そのときに観た映画から、米倉さんの生き方、価値観が垣間見えます。

Columbia Pictures / Photofest / ゼータイメージ

どんな役を演じてもいつも違う顔を見せてくれて、毎回「すごい!」と、うならせてくれる。私にとってメリル・ストリープは、そんな女優さんです。しかも彼女が演技派のトミー・リー・ジョーンズと共演している作品と聞けば、期待はさらに高まるというもの。

子どもたちに囲まれてにぎやかにドラマの撮影をしていた当時、大人の物語が観たいなぁという私の気分にもぴったり合っていたのが『31年目の夫婦げんか』です。メリル・ストリープは今回も期待を裏切ることなく、サッチャーを演じた人がこんなに普通の奥さんになれるなんて! という驚きをくれました。

彼女が演じているのは、結婚31年目の夫との関係に不満を抱えている妻。夫は新聞を読みながらごはんを食べて、キスだって鍵をしめるように素っ気なくて、時間の使い方も毎日同じ。今日が昨日のように過ぎていく日々は、ある意味とても穏やかで安定しているともいえると思うんです。
でも彼女はそんな結婚生活にあえて波風を立てようと、勇気を出してカウンセラーの元へ。案の定、夫は怒り出したものの、アドバイスに従って手をつないだりハグしたり、そこからまたはじめることで、ふたりの関係にも変化が訪れます。
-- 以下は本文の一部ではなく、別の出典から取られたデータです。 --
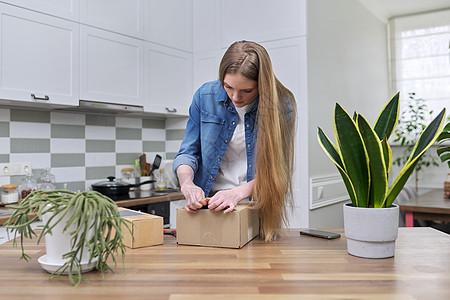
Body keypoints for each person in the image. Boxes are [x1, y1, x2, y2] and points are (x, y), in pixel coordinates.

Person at [173, 40, 297, 242]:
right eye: (228, 87)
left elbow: (277, 170)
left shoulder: (282, 104)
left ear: (262, 84)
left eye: (247, 91)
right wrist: (187, 183)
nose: (236, 97)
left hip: (256, 207)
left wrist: (236, 193)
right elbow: (188, 153)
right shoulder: (204, 97)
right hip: (209, 205)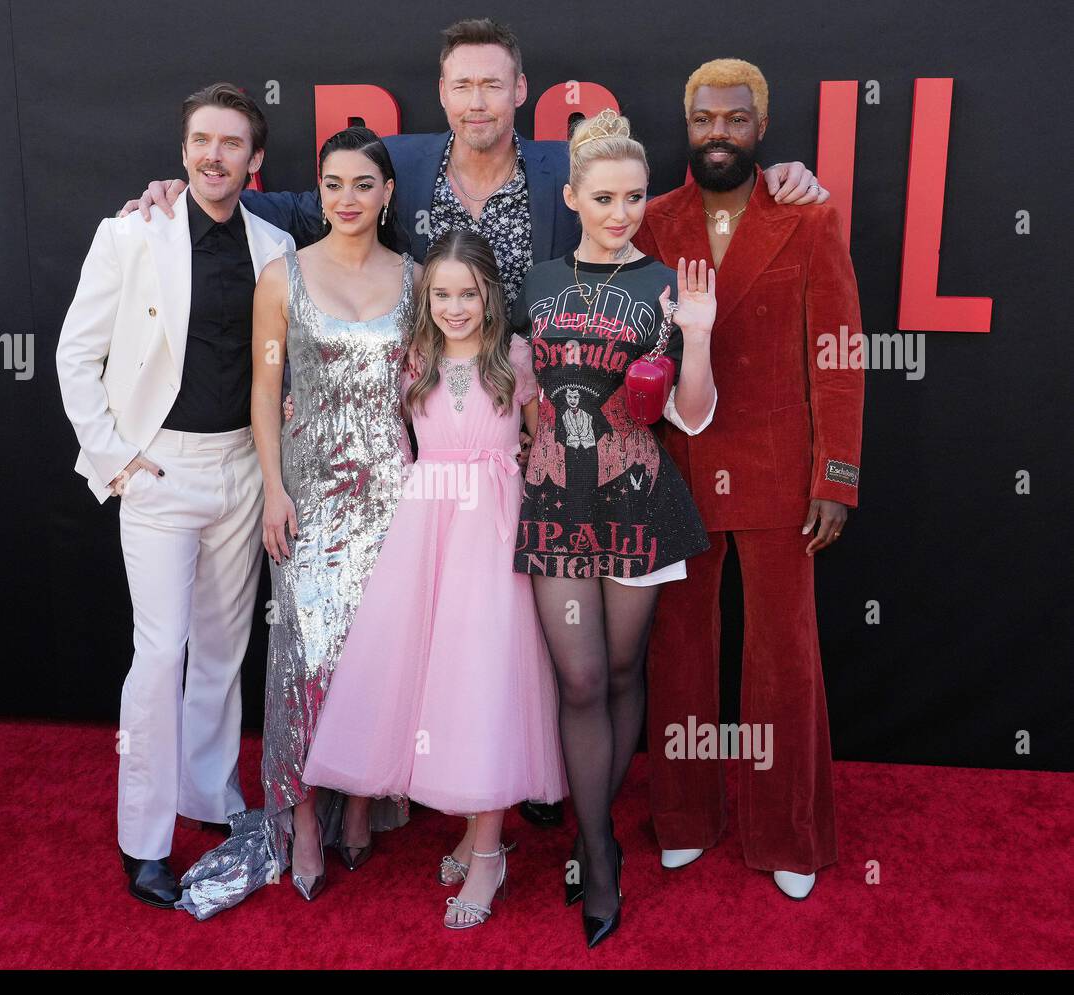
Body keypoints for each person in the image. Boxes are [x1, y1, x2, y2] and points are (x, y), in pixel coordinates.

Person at [120, 21, 825, 830]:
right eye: (462, 85)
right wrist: (195, 190)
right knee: (452, 628)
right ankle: (426, 785)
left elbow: (669, 197)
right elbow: (311, 200)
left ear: (521, 90)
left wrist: (779, 180)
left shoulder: (572, 171)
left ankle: (548, 789)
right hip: (434, 450)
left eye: (493, 84)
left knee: (533, 639)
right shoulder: (405, 165)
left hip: (555, 449)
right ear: (444, 93)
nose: (477, 100)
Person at [55, 84, 294, 907]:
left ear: (254, 160)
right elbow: (73, 355)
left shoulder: (274, 244)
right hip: (159, 471)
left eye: (232, 144)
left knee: (225, 651)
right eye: (201, 140)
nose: (214, 156)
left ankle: (208, 794)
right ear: (183, 147)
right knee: (159, 656)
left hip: (243, 467)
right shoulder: (130, 234)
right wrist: (116, 462)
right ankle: (144, 839)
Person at [176, 126, 421, 919]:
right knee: (304, 661)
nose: (345, 199)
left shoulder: (418, 281)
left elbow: (428, 390)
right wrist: (274, 489)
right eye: (333, 184)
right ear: (318, 193)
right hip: (309, 496)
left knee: (376, 659)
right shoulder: (282, 277)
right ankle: (305, 815)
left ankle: (361, 805)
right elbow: (262, 390)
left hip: (392, 493)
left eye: (362, 184)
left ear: (387, 195)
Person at [636, 59, 864, 901]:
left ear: (760, 128)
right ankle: (685, 818)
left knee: (782, 658)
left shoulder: (809, 216)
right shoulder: (653, 220)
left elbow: (838, 357)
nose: (718, 133)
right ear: (687, 125)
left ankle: (789, 833)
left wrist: (834, 474)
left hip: (777, 470)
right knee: (681, 651)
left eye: (735, 120)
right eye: (703, 119)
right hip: (678, 468)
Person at [301, 230, 567, 929]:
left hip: (493, 535)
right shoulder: (415, 362)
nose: (455, 306)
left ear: (491, 295)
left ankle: (488, 852)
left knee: (484, 684)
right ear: (425, 299)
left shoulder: (514, 360)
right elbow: (370, 428)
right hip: (426, 535)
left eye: (469, 294)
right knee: (437, 685)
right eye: (441, 294)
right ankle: (475, 830)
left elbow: (543, 449)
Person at [511, 109, 717, 947]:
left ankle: (599, 830)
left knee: (626, 668)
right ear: (573, 196)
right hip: (560, 499)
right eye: (603, 197)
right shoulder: (535, 283)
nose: (622, 212)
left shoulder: (668, 286)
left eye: (634, 196)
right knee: (583, 681)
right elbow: (521, 397)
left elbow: (694, 420)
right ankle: (596, 850)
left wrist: (696, 340)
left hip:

メリル・ストリープの奥さん像がリアルだからこそ、この映画を観たあとで結婚について考えてしまった私。夫が浮気をせずにまっすぐ帰ってくるからといって幸せとは限らない? 浮気をしていても幸せな夫婦もいるよね? やっぱりセックスはしなくなるものなの!? と、既婚者の方にいろいろと質問したくなりました(笑)。
同じ夫婦ものでも死が関わる『愛、アムール』は重かったけれど、この作品ならカップルや夫婦で一緒に観て、お互いの価値観について話し合うのもいいかもしれないですね。

『31年目の夫婦げんか』
日課をこなすような日々を送る、結婚31年目の夫婦。寝室は別で会話も毎日同じ、そんな関係を変えようと一念発起した妻が、嫌がる夫を連れカウンセラーの元を訪れて……。

取材・文/細谷美香
このページは、女性誌「FRaU」(2013年)に掲載された
「エンタメPR会社 オフィス・ヨネクラ」を加筆、修正したものです。